A detail of the Edward Hodges Baily frieze which sold for £72,000 at Summers Place Auctions.

This 4ft 9in x 12ft 4in (1.46 x 3.76m), two-section frieze depicts the closing moment of the battle on February 14, 1797 when the Spanish Admiral Don Francisco Xavier Winthuysen (1747-97) lies dying on a gun carriage of the deck of the San Josef. Watched by sailors and British officers, he weakly hands his sword to Nelson who takes it with his left hand. The precise details of its commission are unknown but it appears to have been planned as part of a neoclassical triumphal arch commissioned by George IV.

The project was aborted but a scaled-down version became Marble Arch and other elements of a massive Grecian-style frieze used in the facades of both the National Gallery and Buckingham Palace. The panel featured here was last sold in 1995 at a Sotheby’s house sale at The Manor of Littleton, Shepperton.

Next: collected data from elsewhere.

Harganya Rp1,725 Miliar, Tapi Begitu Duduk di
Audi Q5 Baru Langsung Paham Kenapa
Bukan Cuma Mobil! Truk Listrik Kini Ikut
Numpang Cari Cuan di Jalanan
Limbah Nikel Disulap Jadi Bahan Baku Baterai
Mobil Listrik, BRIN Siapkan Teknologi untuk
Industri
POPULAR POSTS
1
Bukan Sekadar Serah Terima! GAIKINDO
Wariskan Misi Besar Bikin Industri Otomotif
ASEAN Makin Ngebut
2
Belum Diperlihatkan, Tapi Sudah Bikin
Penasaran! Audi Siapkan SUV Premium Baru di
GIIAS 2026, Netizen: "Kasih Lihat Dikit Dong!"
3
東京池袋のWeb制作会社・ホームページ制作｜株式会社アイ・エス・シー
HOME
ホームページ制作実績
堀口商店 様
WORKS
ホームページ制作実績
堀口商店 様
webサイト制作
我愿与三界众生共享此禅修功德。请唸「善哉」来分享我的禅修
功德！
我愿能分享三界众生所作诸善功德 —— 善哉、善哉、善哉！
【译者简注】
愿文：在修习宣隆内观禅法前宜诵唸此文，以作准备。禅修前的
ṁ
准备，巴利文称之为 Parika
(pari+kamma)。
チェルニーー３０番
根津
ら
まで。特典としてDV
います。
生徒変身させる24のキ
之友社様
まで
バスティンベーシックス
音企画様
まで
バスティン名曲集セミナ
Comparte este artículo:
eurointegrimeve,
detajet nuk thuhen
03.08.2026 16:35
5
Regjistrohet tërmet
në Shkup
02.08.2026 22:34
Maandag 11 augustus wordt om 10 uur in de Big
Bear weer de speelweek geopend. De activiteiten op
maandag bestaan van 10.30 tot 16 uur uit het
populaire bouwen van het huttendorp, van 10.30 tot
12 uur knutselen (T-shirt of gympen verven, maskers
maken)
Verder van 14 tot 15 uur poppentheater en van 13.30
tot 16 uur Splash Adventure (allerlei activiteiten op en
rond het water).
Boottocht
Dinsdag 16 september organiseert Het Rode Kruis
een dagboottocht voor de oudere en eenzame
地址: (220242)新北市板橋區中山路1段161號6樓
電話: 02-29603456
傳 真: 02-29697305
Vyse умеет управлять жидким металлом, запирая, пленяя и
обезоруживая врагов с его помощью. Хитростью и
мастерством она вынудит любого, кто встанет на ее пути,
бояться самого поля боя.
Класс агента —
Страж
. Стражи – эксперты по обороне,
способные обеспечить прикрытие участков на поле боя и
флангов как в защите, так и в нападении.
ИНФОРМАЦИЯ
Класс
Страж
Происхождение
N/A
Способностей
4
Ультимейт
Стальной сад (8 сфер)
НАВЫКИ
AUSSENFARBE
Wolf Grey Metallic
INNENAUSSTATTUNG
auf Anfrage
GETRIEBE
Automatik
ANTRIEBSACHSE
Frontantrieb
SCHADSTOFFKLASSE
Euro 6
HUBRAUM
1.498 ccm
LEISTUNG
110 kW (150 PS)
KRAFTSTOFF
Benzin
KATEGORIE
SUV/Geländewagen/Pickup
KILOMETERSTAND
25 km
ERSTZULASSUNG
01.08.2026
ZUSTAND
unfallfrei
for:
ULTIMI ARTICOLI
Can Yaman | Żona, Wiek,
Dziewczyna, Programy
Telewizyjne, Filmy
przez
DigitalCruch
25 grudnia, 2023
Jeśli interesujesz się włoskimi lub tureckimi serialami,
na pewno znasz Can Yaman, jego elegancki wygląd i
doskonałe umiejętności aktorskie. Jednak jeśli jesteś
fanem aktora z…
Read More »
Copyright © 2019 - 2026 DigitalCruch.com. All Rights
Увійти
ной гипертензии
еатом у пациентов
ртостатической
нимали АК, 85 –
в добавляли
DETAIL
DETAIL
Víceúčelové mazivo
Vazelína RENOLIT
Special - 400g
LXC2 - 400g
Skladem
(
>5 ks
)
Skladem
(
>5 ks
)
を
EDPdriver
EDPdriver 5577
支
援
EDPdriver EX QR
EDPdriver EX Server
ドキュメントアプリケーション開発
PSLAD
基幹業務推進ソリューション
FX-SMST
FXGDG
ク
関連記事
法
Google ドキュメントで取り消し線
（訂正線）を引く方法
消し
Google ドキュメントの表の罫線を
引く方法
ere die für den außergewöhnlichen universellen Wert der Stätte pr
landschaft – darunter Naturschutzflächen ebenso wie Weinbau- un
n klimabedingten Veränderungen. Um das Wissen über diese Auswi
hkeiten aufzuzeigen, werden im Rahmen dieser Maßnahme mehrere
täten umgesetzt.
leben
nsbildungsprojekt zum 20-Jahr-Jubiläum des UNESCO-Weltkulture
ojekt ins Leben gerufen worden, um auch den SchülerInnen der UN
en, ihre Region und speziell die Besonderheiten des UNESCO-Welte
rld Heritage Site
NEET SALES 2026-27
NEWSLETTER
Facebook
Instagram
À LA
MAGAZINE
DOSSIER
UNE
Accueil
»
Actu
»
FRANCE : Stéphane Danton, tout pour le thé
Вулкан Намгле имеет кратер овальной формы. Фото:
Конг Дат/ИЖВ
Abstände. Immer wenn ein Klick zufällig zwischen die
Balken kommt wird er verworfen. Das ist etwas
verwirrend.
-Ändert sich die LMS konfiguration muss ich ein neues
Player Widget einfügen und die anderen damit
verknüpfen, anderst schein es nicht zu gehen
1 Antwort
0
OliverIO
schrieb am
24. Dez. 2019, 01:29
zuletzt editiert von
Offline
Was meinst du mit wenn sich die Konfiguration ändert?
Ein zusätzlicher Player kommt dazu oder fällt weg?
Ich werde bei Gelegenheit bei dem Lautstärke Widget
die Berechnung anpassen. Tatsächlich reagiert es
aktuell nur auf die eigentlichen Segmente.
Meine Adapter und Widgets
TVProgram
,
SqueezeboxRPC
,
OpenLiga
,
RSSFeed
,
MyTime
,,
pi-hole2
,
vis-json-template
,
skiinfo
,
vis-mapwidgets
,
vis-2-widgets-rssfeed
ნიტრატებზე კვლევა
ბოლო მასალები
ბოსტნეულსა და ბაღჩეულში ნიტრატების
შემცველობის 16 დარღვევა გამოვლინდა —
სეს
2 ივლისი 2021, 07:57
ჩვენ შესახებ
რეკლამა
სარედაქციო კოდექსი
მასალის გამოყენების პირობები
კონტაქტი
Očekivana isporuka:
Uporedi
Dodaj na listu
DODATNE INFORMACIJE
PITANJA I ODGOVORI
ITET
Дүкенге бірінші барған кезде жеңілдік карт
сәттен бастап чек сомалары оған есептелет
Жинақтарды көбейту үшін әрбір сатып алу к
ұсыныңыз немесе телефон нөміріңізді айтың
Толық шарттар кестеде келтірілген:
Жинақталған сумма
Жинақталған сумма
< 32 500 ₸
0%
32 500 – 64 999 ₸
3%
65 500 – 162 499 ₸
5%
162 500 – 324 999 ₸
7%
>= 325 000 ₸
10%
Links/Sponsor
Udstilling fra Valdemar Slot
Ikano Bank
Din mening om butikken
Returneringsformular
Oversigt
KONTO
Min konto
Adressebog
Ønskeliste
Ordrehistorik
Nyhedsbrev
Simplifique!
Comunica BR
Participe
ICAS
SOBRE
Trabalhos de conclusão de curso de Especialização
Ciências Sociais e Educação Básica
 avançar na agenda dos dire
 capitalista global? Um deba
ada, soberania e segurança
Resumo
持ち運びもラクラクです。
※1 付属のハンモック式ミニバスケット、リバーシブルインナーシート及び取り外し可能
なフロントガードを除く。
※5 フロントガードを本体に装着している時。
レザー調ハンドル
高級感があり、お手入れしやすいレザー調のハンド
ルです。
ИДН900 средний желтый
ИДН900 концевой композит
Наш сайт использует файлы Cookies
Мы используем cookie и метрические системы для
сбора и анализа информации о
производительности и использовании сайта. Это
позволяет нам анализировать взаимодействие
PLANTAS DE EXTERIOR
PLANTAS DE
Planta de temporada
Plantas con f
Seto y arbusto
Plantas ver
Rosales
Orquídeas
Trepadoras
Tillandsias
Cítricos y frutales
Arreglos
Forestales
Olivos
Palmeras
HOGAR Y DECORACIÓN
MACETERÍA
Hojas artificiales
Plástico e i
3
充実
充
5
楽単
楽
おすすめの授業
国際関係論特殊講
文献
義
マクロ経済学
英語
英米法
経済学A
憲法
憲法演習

A year later it was used as part of the Triton Square development in Euston, in the form of a rather bizarre free-standing structure on stilts installed when British Land demolished the Euston Road Thames Television building (why it ended up there is a mystery).

The two sections were conveniently already professionally packed in two bespoke wooden crates ready for shipping to the buyer based in the UK, who bid via

Great and the good

Portrait busts by Hodges Baily of the great and the good of Georgian and Victorian society appear for sale occasionally, their appeal typically dependent on the subject matter.

A version of his popular marble figure Eve at the Fountain, a design first created in the workshops of the jeweller Rundell and Bridge as a finial for a soup tureen, sold at Sotheby’s in 2011 for £18,750.